Everything was finally perfect.
When Sonali came back, almost two hours had passed.
‘Sorry, didimoni, it took a bit longer than I expected, let me make the tea for you.’ The words had barely tumbled out of her mouth when she noticed Nayantara lying on the ground, slumped over to the side.
‘Didimoni, didimoni, are you all right?’ Sonali bent down, shaking her by the shoulder.
There were two perfect wet lines down Nayantara’s cheeks where the tears had rolled down, and yet there was just a hint of a smile still on her lips.
Nayantara Banerjee was no more.
Arjun Bhatia looked to his left, and then to his right. It was eight, and there was a cricket match going on. He could hear the commentary coming from multiple houses, which meant there was little chance that anyone would see him. He bent forward, took something out from his pocket, and popped the lock. The last time he had broken a lock was thirty years ago but it felt just like yesterday. It took him a bit more time though, but then again his hands had never shaken like this before, and when the rusty Godrej lock gave way, he breathed easy, unbolted the door and stepped in. The numbness returned to his arms and legs and he stood there alone in the dark.

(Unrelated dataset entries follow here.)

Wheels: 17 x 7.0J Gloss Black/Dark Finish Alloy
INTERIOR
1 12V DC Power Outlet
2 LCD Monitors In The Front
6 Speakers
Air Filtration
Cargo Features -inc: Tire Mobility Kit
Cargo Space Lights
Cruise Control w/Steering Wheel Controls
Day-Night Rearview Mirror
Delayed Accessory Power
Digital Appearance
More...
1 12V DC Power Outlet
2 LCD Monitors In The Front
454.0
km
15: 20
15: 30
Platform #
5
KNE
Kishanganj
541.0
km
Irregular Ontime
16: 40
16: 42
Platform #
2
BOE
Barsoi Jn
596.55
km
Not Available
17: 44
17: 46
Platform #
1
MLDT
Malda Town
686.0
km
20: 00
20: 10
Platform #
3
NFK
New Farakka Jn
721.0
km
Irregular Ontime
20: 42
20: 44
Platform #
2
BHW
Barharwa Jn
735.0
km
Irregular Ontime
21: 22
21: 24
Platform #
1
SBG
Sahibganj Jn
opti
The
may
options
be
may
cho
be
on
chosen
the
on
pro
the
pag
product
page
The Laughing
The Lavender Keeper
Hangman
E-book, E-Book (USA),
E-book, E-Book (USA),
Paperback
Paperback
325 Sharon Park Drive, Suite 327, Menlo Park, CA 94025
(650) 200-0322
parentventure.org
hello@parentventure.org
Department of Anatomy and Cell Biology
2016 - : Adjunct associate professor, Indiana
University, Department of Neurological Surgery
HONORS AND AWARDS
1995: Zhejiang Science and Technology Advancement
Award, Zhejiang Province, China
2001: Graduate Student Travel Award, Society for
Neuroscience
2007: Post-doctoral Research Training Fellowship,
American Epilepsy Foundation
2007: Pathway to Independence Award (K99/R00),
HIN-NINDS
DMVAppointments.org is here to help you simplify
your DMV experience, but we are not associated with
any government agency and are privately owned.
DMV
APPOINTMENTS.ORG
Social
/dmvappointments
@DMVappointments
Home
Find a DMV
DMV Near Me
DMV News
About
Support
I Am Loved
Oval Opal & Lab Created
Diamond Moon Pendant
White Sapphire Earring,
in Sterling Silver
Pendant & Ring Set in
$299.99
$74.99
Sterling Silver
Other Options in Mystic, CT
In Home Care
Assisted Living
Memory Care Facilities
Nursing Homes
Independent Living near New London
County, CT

He had felt the numbness the day the call had come from Calcutta. It was as if the news was a drug, the type that doctors inject you with before an operation, draining all the sensation away from his arms and legs. At first he could not believe what he heard, and then once he could, he had not been sure what to do. He would not make it to her last rites, he could not, because Arijit and Riti would be there and because he had promised his wife, and yet he had to, just had to, say goodbye, even if it was a hurried visit in the dark, silent like a thief, to the place where they had met for the very last time.
Arijit was selling off this place, Arjun’s men had told him, and they were giving Nayantara’s stuff away just as she had wanted, s
o there was not much time left before everything was gone. As he moved his torch around, being careful not to turn the lights on lest he alert the neighbours, he realized he may be too late. The living room was almost empty, the table was gone, so were the shelves and the pictures and the chairs, except one chair whose leg was broken, and no one had wanted to take that. Arjun walked into the bedroom and that too had been emptied, the bed was not there though the steel almirah stood heavy, perhaps too ancient for people’s taste. It was open, its contents gone with a few saris still left in the corner. There were boxes packed everywhere, cobwebs on the wall where furniture had been, and Arjun moved the spotlight of his torch around, hoping to recognize something that would trigger a memory, something that held meaning, something of Nayantara that he would recognize.
He felt forlorn, like he was standing at a desolate station after the last train had left. There was nothing remaining of the person who had once been here, nothing to hold on to, nothing to take back.
It was silly of me to come, he thought, as he turned towards the door. In the darkness, his foot hit something hard and he winced in pain. Turning his torch downwards, he saw what it was.
A trunk.
His heart skipped a beat. He recognized that trunk. Even more than the trunk, he recognized the lock.
They had bought the lock together from New Market, and he sank to his knees and ran his fingers over the dials. A number-lock.
Could it still be?
He turned the black dials slowly, scared that it would not open. But it did. She had not changed the combination all these years. It was the numbers of his birthday.